Remember the 2014 midterm elections? This is a replay. In the run-up to voting, Republicans ratcheted up fears of a “border crisis” with terrorists sneaking in from Mexico to attack us, plus alarm about Ebola and the risk that the outbreak in West Africa could reach America.
.. Trump also tweeted then that if a New York physician who returned from West Africa developed Ebola (as he later did), “then Obama should apologize to the American people & resign.”
In the 2014 elections, Republican candidates ran hundreds of ads denouncing the Obama administration’s handling of Ebola. News organizations chronicled this “debate,” but in retrospect they were manipulated into becoming a channel to spread fear — and win Republican votes.
.. Yet Ebola, like the Central American caravan, is a reminder of the distinction between grandstanding and governing.
.. Obama’s technocratic Ebola program — working with France and Britain, plus private aid groups — may have worried voters, but it was effective.
.. the Ebola virus was contained and eventually burned out. Good governance often turns out to be bad politics, and vice versa.
.. Perhaps the approach with the best record is aid programs to curb gang violence in countries like Honduras, to reduce the factors that lead people to attempt the dangerous journey to the United States.
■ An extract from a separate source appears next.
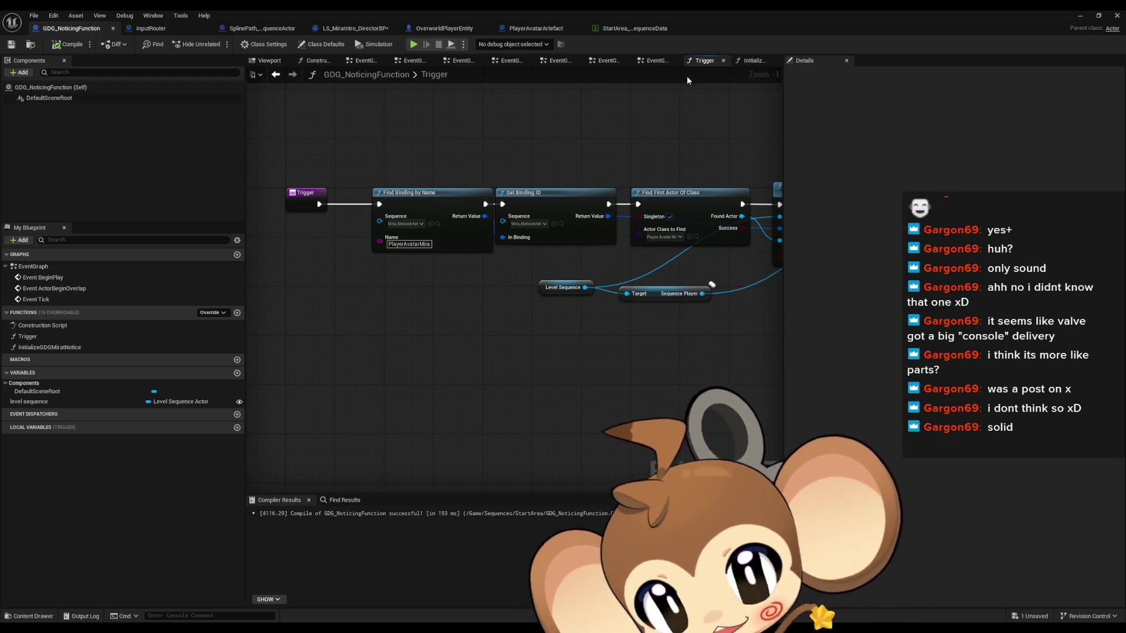
pyautogui.doubleClick(635, 9)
Yet it’s not tangible and doesn’t impress voters. So Trump instead is talking about an expensive wall and about cutting aid to Central America, even though this would magnify the crisis there and probably lead more people to flee north.
.. I fear that we in the media have become Trump’s puppets, letting him manipulate us to project issues like the caravan onto the agenda.
.. Trump is right that, although there’s no evidence of it, “there could very well be” Middle Easterners hiding in the caravan. It’s equally true that the Easter Bunny “could very well be” in the caravan. Speaking of Easter, Jesus Christ “could very well be” in the caravan.
.. So let’s stop freaking out about what “could very well be” and focus on facts. Here are two:
- First, the Caravan won’t make a bit of difference to America.
- Second, we have other problems to focus on, from drugs to homelessness to health care, that genuinely constitute a “National Emergy.”